• _Information shown_
______

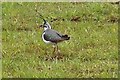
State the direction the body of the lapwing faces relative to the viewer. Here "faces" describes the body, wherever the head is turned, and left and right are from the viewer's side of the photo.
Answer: facing to the left of the viewer
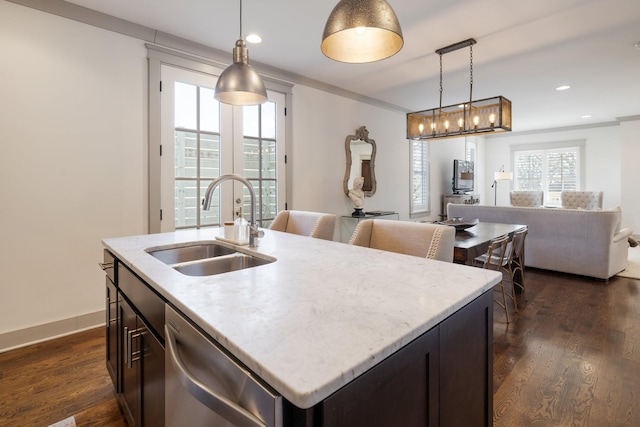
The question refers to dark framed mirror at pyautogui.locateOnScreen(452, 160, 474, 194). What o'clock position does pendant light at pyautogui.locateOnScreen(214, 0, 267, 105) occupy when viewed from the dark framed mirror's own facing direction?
The pendant light is roughly at 2 o'clock from the dark framed mirror.

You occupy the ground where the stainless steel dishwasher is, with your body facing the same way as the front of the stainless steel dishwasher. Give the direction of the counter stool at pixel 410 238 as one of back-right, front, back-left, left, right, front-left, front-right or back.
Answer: back

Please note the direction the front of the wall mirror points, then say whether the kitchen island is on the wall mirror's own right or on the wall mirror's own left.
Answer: on the wall mirror's own right

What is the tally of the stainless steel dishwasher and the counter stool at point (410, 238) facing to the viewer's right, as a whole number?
0

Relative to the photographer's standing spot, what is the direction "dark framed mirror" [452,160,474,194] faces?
facing the viewer and to the right of the viewer

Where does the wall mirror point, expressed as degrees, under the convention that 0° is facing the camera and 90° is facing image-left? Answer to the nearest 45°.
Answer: approximately 315°

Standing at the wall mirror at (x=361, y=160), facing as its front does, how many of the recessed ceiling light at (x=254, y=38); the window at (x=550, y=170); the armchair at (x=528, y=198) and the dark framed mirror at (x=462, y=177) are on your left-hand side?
3

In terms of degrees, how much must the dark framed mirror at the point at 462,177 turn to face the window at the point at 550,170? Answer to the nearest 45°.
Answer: approximately 90° to its left
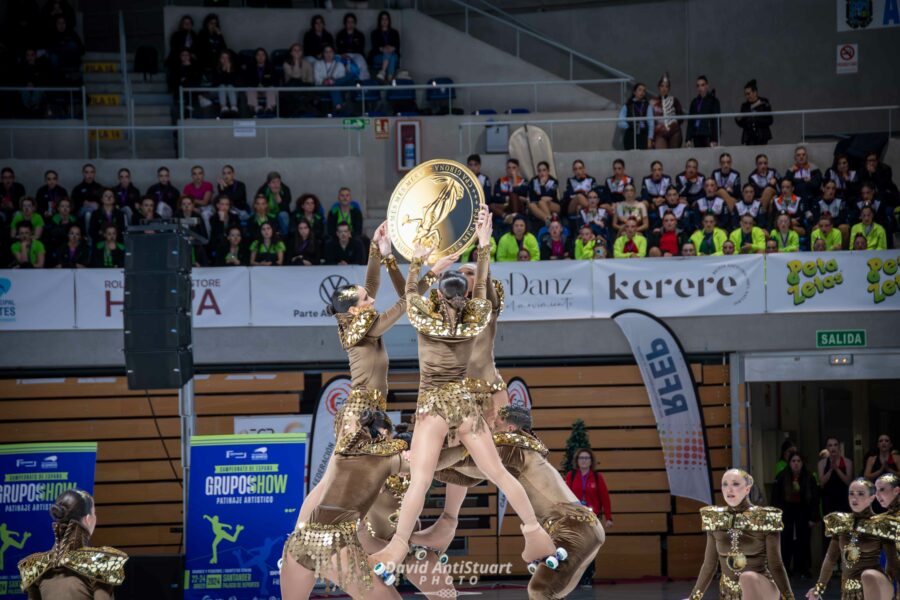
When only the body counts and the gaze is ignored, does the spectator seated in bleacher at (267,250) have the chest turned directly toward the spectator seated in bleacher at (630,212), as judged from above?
no

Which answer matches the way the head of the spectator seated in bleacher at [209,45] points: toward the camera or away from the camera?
toward the camera

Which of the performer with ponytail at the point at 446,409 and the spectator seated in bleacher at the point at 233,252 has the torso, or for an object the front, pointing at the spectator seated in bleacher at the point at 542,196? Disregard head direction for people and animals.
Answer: the performer with ponytail

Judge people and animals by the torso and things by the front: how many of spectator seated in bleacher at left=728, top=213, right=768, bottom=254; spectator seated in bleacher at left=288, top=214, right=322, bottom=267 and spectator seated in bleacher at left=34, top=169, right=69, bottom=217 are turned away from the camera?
0

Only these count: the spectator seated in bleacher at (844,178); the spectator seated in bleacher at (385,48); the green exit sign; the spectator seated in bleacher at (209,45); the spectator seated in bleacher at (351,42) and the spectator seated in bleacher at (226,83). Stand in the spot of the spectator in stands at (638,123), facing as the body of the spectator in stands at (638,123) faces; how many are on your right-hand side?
4

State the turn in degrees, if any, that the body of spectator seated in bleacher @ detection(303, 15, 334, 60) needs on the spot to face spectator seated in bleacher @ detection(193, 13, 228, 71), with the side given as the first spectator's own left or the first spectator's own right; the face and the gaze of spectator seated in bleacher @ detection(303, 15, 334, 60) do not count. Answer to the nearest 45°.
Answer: approximately 90° to the first spectator's own right

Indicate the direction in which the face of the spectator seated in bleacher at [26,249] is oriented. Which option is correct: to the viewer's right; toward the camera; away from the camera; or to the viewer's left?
toward the camera

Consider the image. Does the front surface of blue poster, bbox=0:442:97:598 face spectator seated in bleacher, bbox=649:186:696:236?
no

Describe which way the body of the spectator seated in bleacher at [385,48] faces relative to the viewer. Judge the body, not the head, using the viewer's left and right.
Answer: facing the viewer

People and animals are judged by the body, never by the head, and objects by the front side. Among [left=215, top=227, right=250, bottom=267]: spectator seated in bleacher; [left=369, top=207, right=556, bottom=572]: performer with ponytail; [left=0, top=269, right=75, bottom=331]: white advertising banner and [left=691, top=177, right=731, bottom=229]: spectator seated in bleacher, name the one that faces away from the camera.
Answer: the performer with ponytail

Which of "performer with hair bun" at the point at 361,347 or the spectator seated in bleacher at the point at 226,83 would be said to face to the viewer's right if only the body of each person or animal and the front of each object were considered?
the performer with hair bun

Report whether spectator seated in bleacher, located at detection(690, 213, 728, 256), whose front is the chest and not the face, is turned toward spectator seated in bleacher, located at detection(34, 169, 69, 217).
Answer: no

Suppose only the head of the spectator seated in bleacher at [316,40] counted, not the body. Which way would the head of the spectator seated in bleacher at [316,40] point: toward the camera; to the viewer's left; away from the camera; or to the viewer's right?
toward the camera

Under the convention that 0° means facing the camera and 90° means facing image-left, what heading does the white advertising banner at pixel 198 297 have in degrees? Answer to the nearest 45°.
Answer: approximately 0°

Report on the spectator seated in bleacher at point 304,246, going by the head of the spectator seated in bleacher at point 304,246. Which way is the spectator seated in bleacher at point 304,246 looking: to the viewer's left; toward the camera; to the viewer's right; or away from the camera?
toward the camera

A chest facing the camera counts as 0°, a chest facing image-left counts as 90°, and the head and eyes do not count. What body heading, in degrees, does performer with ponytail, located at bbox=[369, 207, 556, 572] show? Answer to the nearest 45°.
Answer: approximately 180°

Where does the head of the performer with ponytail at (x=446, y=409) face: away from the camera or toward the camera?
away from the camera

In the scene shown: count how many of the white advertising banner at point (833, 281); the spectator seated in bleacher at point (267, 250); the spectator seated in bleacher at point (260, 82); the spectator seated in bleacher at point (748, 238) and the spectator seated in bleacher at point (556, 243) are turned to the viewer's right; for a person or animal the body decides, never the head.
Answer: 0

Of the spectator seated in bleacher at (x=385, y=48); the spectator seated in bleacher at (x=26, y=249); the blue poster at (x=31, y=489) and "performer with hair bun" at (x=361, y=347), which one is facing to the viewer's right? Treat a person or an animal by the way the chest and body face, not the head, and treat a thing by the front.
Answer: the performer with hair bun

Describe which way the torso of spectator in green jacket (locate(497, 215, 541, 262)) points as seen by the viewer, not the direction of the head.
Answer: toward the camera

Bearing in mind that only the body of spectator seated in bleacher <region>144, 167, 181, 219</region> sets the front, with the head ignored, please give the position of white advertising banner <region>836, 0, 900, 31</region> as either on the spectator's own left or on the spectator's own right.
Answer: on the spectator's own left

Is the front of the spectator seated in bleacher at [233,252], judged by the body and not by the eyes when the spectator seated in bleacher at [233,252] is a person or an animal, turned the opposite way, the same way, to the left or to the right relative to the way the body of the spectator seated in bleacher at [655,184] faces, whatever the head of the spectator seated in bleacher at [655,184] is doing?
the same way
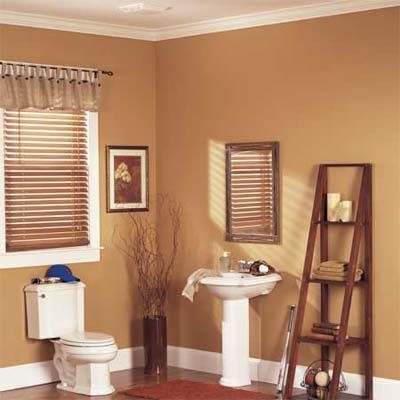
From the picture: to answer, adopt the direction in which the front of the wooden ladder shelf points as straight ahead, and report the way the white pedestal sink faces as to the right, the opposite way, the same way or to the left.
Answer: the same way

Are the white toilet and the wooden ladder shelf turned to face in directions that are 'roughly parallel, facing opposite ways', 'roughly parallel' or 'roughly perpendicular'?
roughly perpendicular

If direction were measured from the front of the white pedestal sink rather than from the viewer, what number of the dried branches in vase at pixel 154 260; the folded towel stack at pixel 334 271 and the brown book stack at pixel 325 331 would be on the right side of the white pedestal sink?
1

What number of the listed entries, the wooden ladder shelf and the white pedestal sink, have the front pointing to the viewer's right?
0

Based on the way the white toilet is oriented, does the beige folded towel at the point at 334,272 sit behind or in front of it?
in front

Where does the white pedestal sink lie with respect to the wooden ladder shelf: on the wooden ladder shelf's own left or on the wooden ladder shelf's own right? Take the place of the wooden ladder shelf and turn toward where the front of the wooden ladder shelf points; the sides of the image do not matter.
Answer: on the wooden ladder shelf's own right

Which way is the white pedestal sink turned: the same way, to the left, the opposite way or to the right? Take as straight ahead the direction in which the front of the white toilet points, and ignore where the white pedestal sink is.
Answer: to the right

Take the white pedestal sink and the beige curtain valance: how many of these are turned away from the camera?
0

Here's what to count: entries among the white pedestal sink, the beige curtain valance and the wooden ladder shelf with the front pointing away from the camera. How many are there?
0

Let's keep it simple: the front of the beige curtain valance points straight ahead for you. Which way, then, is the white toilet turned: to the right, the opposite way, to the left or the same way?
the same way

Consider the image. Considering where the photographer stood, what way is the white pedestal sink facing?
facing the viewer and to the left of the viewer

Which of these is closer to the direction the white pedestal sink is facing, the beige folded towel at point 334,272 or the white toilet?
the white toilet

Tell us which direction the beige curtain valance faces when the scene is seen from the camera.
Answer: facing the viewer and to the right of the viewer
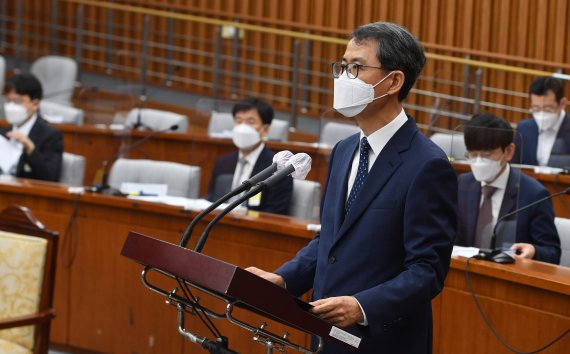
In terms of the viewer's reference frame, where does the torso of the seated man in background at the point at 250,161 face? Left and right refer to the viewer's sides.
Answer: facing the viewer and to the left of the viewer

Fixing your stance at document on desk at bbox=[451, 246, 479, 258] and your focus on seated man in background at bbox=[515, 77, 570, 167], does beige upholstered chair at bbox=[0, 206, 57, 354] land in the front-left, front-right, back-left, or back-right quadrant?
back-left

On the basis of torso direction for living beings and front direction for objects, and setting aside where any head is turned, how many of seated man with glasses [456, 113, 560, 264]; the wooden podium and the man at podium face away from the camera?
0

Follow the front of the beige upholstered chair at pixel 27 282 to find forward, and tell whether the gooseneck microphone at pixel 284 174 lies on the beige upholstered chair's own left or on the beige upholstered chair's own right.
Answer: on the beige upholstered chair's own left
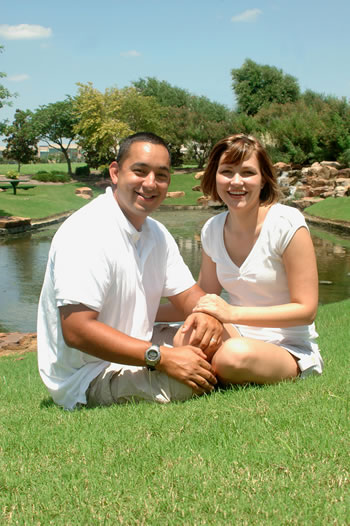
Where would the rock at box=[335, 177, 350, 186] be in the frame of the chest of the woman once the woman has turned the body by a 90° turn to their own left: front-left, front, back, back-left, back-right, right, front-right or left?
back-left

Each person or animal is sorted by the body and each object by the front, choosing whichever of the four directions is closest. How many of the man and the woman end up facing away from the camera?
0

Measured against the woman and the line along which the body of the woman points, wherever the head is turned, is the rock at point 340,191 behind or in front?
behind

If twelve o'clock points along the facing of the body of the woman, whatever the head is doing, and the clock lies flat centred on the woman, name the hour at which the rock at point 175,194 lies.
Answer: The rock is roughly at 4 o'clock from the woman.

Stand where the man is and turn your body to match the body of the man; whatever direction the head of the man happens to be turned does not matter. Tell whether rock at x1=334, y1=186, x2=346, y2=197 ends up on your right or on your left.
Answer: on your left

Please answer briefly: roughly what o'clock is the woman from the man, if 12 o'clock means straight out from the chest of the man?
The woman is roughly at 10 o'clock from the man.

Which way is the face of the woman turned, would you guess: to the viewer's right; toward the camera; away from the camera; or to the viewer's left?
toward the camera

______

• _Task requirements_
Identify each line above that contains the word "directions" and copy every such line in full.

• _Final answer_
Are the white toilet and the wooden ladder shelf turned to face in directions that are 'roughly parallel, facing opposite ways', 'roughly parallel' or 'roughly perpendicular'?
Each person or animal is sorted by the body and each object by the front, choosing whichever of the four directions is closest. How many of the man and the woman end up facing away from the camera?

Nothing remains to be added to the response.